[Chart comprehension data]
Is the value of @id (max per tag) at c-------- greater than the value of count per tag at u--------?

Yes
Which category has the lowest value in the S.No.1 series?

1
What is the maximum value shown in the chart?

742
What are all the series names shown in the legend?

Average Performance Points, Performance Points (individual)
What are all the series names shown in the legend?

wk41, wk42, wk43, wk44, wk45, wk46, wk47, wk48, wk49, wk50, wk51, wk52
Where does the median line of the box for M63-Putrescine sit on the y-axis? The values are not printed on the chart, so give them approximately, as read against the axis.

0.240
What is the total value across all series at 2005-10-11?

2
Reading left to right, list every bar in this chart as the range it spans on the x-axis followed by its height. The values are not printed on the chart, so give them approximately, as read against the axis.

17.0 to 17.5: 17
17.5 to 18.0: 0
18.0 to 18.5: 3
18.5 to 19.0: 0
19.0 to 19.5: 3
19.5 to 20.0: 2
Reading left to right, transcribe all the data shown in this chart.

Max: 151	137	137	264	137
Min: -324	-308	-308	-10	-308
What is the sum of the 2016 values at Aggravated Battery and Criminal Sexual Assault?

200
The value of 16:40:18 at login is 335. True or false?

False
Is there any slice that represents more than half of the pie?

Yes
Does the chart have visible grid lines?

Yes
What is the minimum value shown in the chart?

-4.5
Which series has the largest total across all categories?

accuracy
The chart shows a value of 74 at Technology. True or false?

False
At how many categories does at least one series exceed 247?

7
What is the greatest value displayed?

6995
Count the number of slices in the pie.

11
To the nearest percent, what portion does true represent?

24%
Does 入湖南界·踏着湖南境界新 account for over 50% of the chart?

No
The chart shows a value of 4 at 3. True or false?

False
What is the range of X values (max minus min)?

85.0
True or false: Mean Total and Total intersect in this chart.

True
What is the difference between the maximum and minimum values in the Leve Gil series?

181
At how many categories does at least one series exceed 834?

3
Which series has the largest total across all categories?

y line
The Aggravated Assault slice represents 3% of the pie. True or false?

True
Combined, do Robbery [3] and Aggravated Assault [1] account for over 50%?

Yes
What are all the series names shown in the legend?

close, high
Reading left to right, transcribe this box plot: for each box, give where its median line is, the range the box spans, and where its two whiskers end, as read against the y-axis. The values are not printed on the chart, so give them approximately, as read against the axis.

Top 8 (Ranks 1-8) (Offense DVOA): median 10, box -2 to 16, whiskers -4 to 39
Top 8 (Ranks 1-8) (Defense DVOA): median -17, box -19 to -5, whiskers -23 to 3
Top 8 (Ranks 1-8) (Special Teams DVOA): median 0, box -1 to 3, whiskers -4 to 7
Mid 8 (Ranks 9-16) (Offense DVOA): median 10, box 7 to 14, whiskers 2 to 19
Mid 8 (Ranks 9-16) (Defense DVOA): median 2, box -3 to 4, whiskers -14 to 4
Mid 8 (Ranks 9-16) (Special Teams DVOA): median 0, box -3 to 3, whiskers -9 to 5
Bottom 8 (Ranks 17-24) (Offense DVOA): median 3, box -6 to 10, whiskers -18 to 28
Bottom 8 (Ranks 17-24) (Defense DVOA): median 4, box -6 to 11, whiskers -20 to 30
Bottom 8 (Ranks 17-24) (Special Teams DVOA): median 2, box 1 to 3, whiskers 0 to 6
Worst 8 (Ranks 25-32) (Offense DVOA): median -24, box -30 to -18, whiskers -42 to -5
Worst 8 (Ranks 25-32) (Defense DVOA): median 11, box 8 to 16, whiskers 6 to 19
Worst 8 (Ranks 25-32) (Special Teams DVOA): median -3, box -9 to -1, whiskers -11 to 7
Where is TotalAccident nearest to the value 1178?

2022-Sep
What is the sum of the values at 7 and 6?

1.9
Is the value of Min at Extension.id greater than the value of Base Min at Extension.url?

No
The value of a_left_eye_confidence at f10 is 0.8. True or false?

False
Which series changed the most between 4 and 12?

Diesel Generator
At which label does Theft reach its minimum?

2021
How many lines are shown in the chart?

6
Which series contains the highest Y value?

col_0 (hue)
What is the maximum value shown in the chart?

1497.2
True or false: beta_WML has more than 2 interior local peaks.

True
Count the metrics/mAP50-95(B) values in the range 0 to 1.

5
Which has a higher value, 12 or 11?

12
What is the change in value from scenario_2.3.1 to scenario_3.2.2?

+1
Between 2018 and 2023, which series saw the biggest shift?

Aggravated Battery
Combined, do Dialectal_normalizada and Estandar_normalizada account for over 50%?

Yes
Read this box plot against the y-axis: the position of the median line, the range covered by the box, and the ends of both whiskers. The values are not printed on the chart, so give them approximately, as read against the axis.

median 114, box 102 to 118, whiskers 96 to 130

Task requirements: Can you copy every row above, character for character, with nothing changed?

Response to the exercise:
Is the value of @id (max per tag) at c-------- greater than the value of count per tag at u--------?

Yes
Which category has the lowest value in the S.No.1 series?

1
What is the maximum value shown in the chart?

742
What are all the series names shown in the legend?

Average Performance Points, Performance Points (individual)
What are all the series names shown in the legend?

wk41, wk42, wk43, wk44, wk45, wk46, wk47, wk48, wk49, wk50, wk51, wk52
Where does the median line of the box for M63-Putrescine sit on the y-axis? The values are not printed on the chart, so give them approximately, as read against the axis.

0.240
What is the total value across all series at 2005-10-11?

2
Reading left to right, list every bar in this chart as the range it spans on the x-axis followed by its height. The values are not printed on the chart, so give them approximately, as read against the axis.

17.0 to 17.5: 17
17.5 to 18.0: 0
18.0 to 18.5: 3
18.5 to 19.0: 0
19.0 to 19.5: 3
19.5 to 20.0: 2
Reading left to right, transcribe all the data shown in this chart.

Max: 151	137	137	264	137
Min: -324	-308	-308	-10	-308
What is the sum of the 2016 values at Aggravated Battery and Criminal Sexual Assault?

200
The value of 16:40:18 at login is 335. True or false?

False
Is there any slice that represents more than half of the pie?

Yes
Does the chart have visible grid lines?

Yes
What is the minimum value shown in the chart?

-4.5
Which series has the largest total across all categories?

accuracy
The chart shows a value of 74 at Technology. True or false?

False
At how many categories does at least one series exceed 247?

7
What is the greatest value displayed?

6995
Count the number of slices in the pie.

11
To the nearest percent, what portion does true represent?

24%
Does 入湖南界·踏着湖南境界新 account for over 50% of the chart?

No
The chart shows a value of 4 at 3. True or false?

False
What is the range of X values (max minus min)?

85.0
True or false: Mean Total and Total intersect in this chart.

True
What is the difference between the maximum and minimum values in the Leve Gil series?

181
At how many categories does at least one series exceed 834?

3
Which series has the largest total across all categories?

y line
The Aggravated Assault slice represents 3% of the pie. True or false?

True
Combined, do Robbery [3] and Aggravated Assault [1] account for over 50%?

Yes
What are all the series names shown in the legend?

close, high
Reading left to right, transcribe this box plot: for each box, give where its median line is, the range the box spans, and where its two whiskers end, as read against the y-axis. The values are not printed on the chart, so give them approximately, as read against the axis.

Top 8 (Ranks 1-8) (Offense DVOA): median 10, box -2 to 16, whiskers -4 to 39
Top 8 (Ranks 1-8) (Defense DVOA): median -17, box -19 to -5, whiskers -23 to 3
Top 8 (Ranks 1-8) (Special Teams DVOA): median 0, box -1 to 3, whiskers -4 to 7
Mid 8 (Ranks 9-16) (Offense DVOA): median 10, box 7 to 14, whiskers 2 to 19
Mid 8 (Ranks 9-16) (Defense DVOA): median 2, box -3 to 4, whiskers -14 to 4
Mid 8 (Ranks 9-16) (Special Teams DVOA): median 0, box -3 to 3, whiskers -9 to 5
Bottom 8 (Ranks 17-24) (Offense DVOA): median 3, box -6 to 10, whiskers -18 to 28
Bottom 8 (Ranks 17-24) (Defense DVOA): median 4, box -6 to 11, whiskers -20 to 30
Bottom 8 (Ranks 17-24) (Special Teams DVOA): median 2, box 1 to 3, whiskers 0 to 6
Worst 8 (Ranks 25-32) (Offense DVOA): median -24, box -30 to -18, whiskers -42 to -5
Worst 8 (Ranks 25-32) (Defense DVOA): median 11, box 8 to 16, whiskers 6 to 19
Worst 8 (Ranks 25-32) (Special Teams DVOA): median -3, box -9 to -1, whiskers -11 to 7
Where is TotalAccident nearest to the value 1178?

2022-Sep
What is the sum of the values at 7 and 6?

1.9
Is the value of Min at Extension.id greater than the value of Base Min at Extension.url?

No
The value of a_left_eye_confidence at f10 is 0.8. True or false?

False
Which series changed the most between 4 and 12?

Diesel Generator
At which label does Theft reach its minimum?

2021
How many lines are shown in the chart?

6
Which series contains the highest Y value?

col_0 (hue)
What is the maximum value shown in the chart?

1497.2
True or false: beta_WML has more than 2 interior local peaks.

True
Count the metrics/mAP50-95(B) values in the range 0 to 1.

5
Which has a higher value, 12 or 11?

12
What is the change in value from scenario_2.3.1 to scenario_3.2.2?

+1
Between 2018 and 2023, which series saw the biggest shift?

Aggravated Battery
Combined, do Dialectal_normalizada and Estandar_normalizada account for over 50%?

Yes
Read this box plot against the y-axis: the position of the median line, the range covered by the box, and the ends of both whiskers. The values are not printed on the chart, so give them approximately, as read against the axis.

median 114, box 102 to 118, whiskers 96 to 130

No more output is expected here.